The Nation at Their Feet

   "Some grade school kids these days don't know how to tie their shoes," Shizuko, a woman in her late seventies, grouses.

   I love it when the older members of the class get self-righteous: it gives me the perfect opportunity to playfully goad them: "Well, considering all the shoes with Velcro today,” I say, “I'm not surprised. But then, what about yourself, Shizuko? Could you . . . ? Sorry to ask a stupid question, but did you even wear shoes when you were young?"

   A number of them, including Shizuko, giggle, which I take as a no.

   Another woman, this one in her early eighties, tells me about the shoes she used to wear, how they didn't have laces. She draws me a picture of a simple rubber and canvass slip-on. Several of them concur: they wore the very same kind of shoe.

   A woman in her fifties says that parents today have to prepare three or four pairs of shoes for their children: the shoes they wear to school, the shoes they wear in the school facilities, the locker room slippers, and so on.

   I ask what to me seems to be the most reasonable question to ask, "Why?"

   "Why what?"

   "Why do you think the kids have to prepare so many different shoes for school?

   "I don't know," she replies.

   As expected, no one does. And why would they?

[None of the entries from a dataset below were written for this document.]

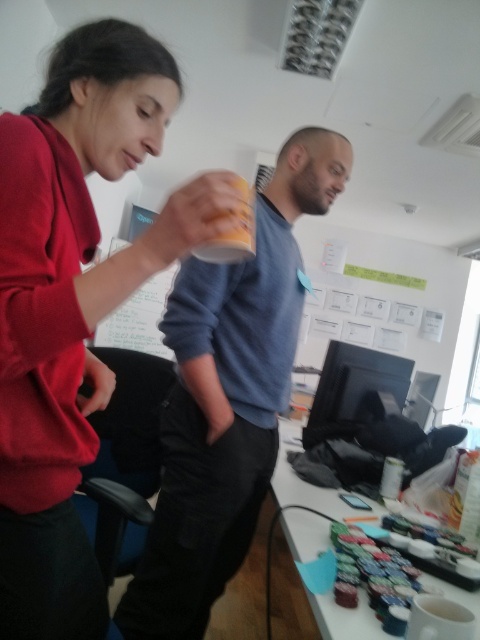
Which is below, blue cotton sweater at center or matte plastic cup at center?

blue cotton sweater at center

Can you confirm if blue cotton sweater at center is bigger than matte plastic cup at center?

Indeed, blue cotton sweater at center has a larger size compared to matte plastic cup at center.

This screenshot has width=480, height=640. Find the location of `blue cotton sweater at center`. blue cotton sweater at center is located at coordinates (228, 397).

Identify the location of blue cotton sweater at center. This screenshot has width=480, height=640. (228, 397).

Is point (205, 538) closer to viewer compared to point (275, 481)?

Yes, it is in front of point (275, 481).

Is blue cotton sweater at center above white glossy table at lower right?

Yes.

Is point (169, 570) more distant than point (285, 528)?

That is True.

The height and width of the screenshot is (640, 480). Find the location of `blue cotton sweater at center`. blue cotton sweater at center is located at coordinates (228, 397).

What do you see at coordinates (312, 484) in the screenshot? I see `white glossy table at lower right` at bounding box center [312, 484].

Who is positioned more to the right, white glossy table at lower right or matte plastic cup at center?

Positioned to the right is white glossy table at lower right.

Image resolution: width=480 pixels, height=640 pixels. Describe the element at coordinates (312, 484) in the screenshot. I see `white glossy table at lower right` at that location.

Find the location of `white glossy table at lower right`. white glossy table at lower right is located at coordinates (312, 484).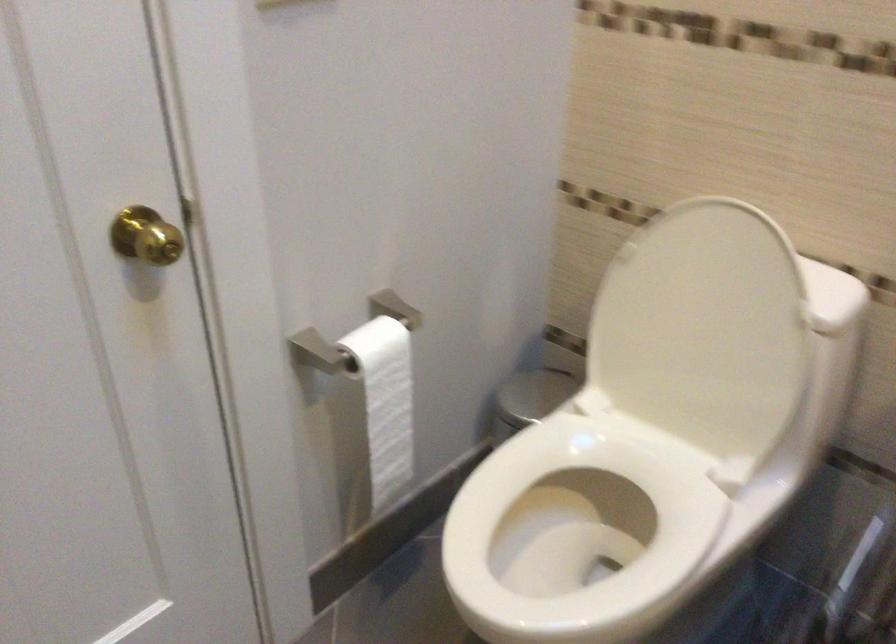
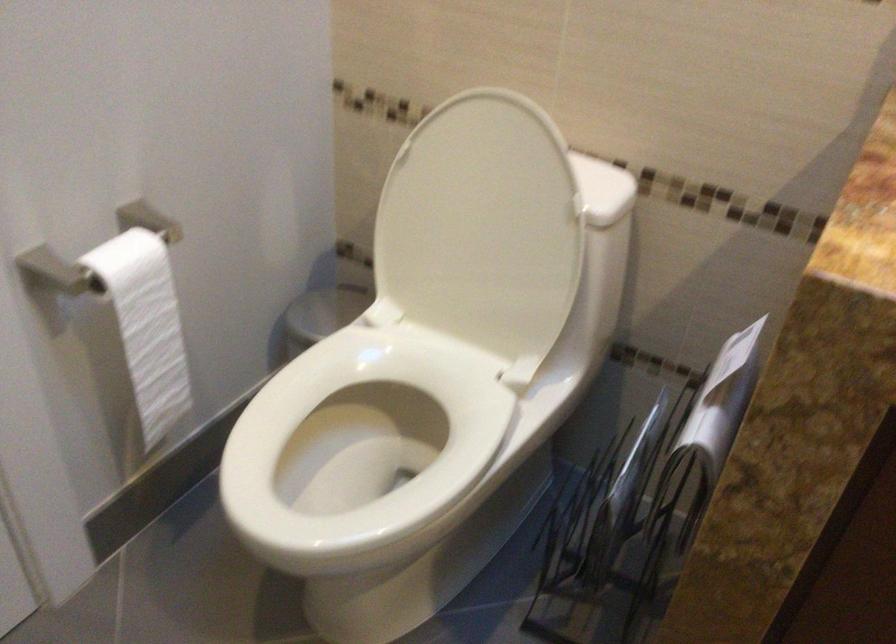
The point at (567,521) is marked in the first image. Where is the corresponding point in the second image?

(363, 438)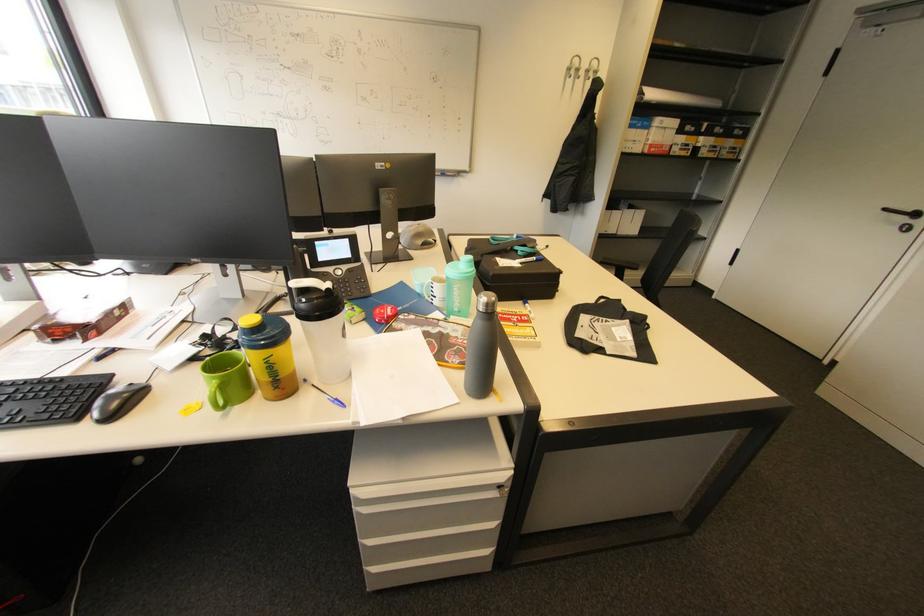
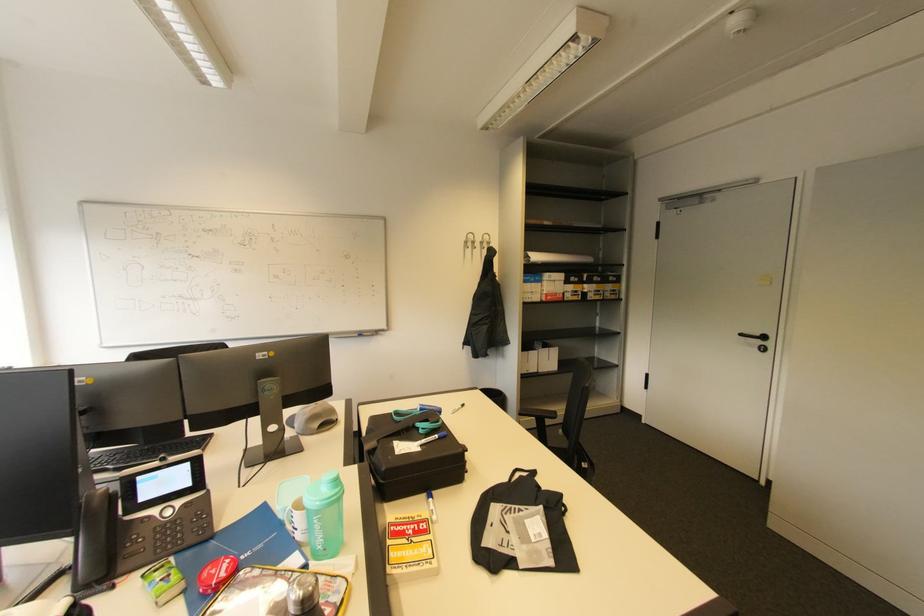
The point at (540, 259) is marked in the first image. Where is the corresponding point in the second image?

(441, 437)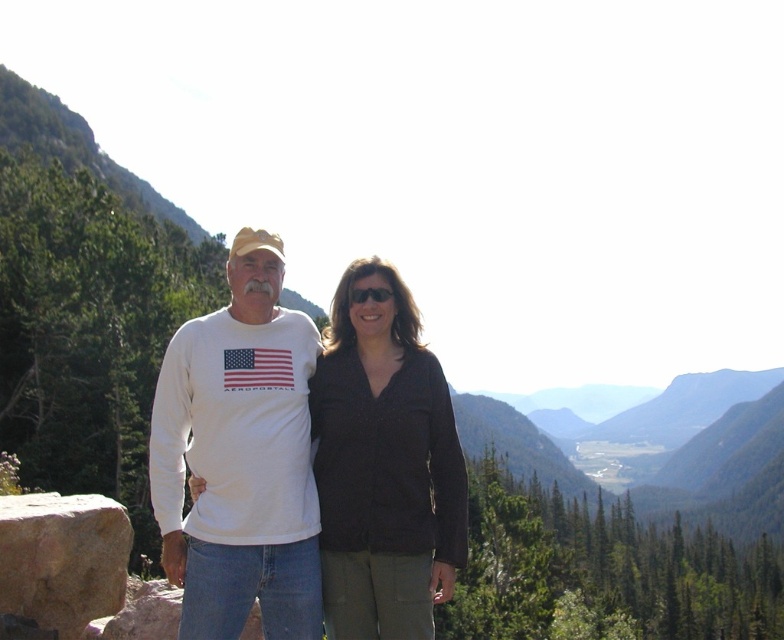
Question: Can you confirm if black matte shirt at center is positioned to the right of brown rough stone at lower left?

Choices:
 (A) no
 (B) yes

Answer: (B)

Question: Is white cotton t-shirt at left bigger than black matte shirt at center?

Choices:
 (A) no
 (B) yes

Answer: (B)

Question: Estimate the real-world distances between objects in this image. Which object is closer to the white cotton t-shirt at left?

Choices:
 (A) brown rough stone at lower left
 (B) black matte shirt at center

Answer: (B)

Question: Which of the following is the closest to the observer?

Choices:
 (A) brown rough stone at lower left
 (B) white cotton t-shirt at left

Answer: (B)

Question: Which object is the closest to the brown rough stone at lower left?

Choices:
 (A) white cotton t-shirt at left
 (B) black matte shirt at center

Answer: (A)

Question: Is the position of black matte shirt at center less distant than that of brown rough stone at lower left?

Choices:
 (A) yes
 (B) no

Answer: (A)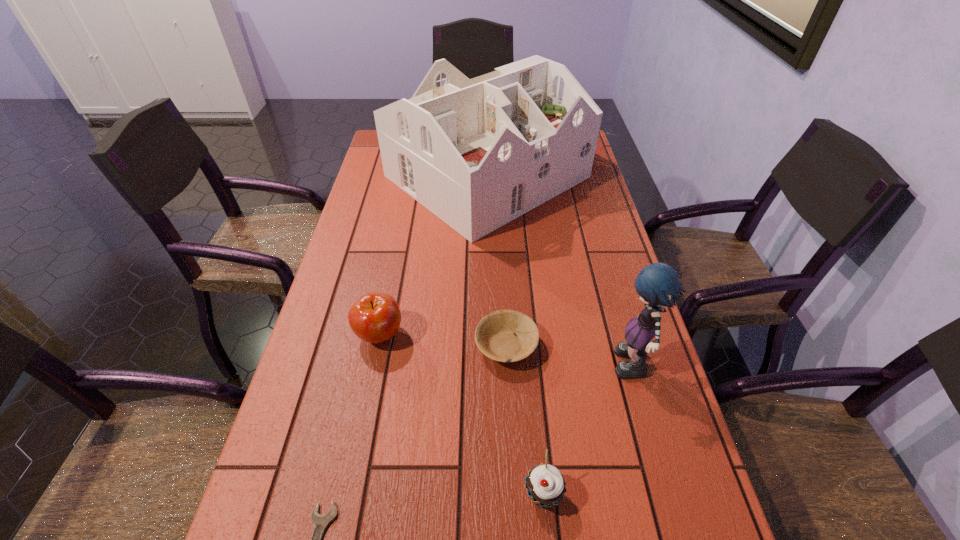
The width and height of the screenshot is (960, 540). I want to click on the farthest object, so click(x=478, y=153).

Locate an element on the screen. Image resolution: width=960 pixels, height=540 pixels. rag doll is located at coordinates (657, 284).

The height and width of the screenshot is (540, 960). I want to click on apple, so [x=375, y=317].

The height and width of the screenshot is (540, 960). What are the coordinates of `cupcake` in the screenshot? It's located at (546, 486).

Locate an element on the screen. The width and height of the screenshot is (960, 540). bowl is located at coordinates (506, 335).

At what (x,y) coordinates should I click in order to perform the action: click on vacant space located 0.230m on the front of the farthest object. Please return your answer as a coordinate pair (x, y). This screenshot has width=960, height=540. Looking at the image, I should click on (490, 303).

You are a GUI agent. You are given a task and a screenshot of the screen. Output one action in this format:
    pyautogui.click(x=<x>, y=<y>)
    Task: Click on the vacant space located on the front-facing side of the rag doll
    
    Given the screenshot: What is the action you would take?
    pyautogui.click(x=575, y=370)

This screenshot has width=960, height=540. Identify the location of vacant space located on the front-facing side of the rag doll. (579, 370).

You are a GUI agent. You are given a task and a screenshot of the screen. Output one action in this format:
    pyautogui.click(x=<x>, y=<y>)
    Task: Click on the free spot located 0.300m on the front-facing side of the rag doll
    The width and height of the screenshot is (960, 540).
    Given the screenshot: What is the action you would take?
    pyautogui.click(x=474, y=370)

Like the well-trained Japanese that they are, they probably never gave it a second thought until day even though four pairs of shoes for a kid who'll outgrow them in no time is quite a lot.

   "Did it ever occur to you,” I say, “that the reason your kids have to prepare four pairs of shoes is because the owner of a major shoe manufacturer and a high-ranking official in the Ministry of Education have been good friends since the time they were classmates at Tôkyô University?"

   I'm only half serious, but considering the way so very little is left to chance in this country, it would seem awfully peculiar if such rules had been made arbitrarily.

   Case in point: Taspo[1].

   While the stated aim for the introduction of the “Tobacco Passport” was to reduce the smoking of cigarettes by minors,[2] the tacit goal was to change the purchasing habits of smokers, moving them away from the vending machines and into convenience stores where the Taspo card is not necessary. The big winners of the legislation were convenience stores such as Lawson and 7-Eleven which had lobbied hard for its passage. The losers: independent mom-and-pop shops which often have cigarette vending machines out front.

   Similarly, a law was passed a few years back re-designating certain drugs such that they could no longer be bought over the counter unless done so by a licensed pharmacist. This rule was pushed by the major drug store chains such as Matsumoto Kiyoshi and Drug Eleven to further put the squeeze on small-time pharmacies.

 


[1] Taspo (タスポ), formerly known as Tobacco Card (たばこカード tabako kādo), is a smart card using RFID developed by the Tobacco Institute of Japan (TIOJ), the nationwide association of tobacco retailers (全国タバコ販売協同組合連合会 Zenkoku Tabako Hanbai Kyōdō Kumiai Rengōkai), and the Japan Vending Machine Manufacturers Association (日本自動販売機工業会 Nihon Jidōhanbaiki Kōgyōkai) for introduction in 2008. Following its introduction, the card is necessary in order to purchase cigarettes from vending machines in Japan. The name "Taspo" is a portmanteau for "tobacco passport" (たばこのパスポート tabako no pasupōto). For more, see Wikipedia.

[2] In Japan, you have to be 20 to drink alcohol or smoke cigarettes. This doesn’t really stop minors from doing either.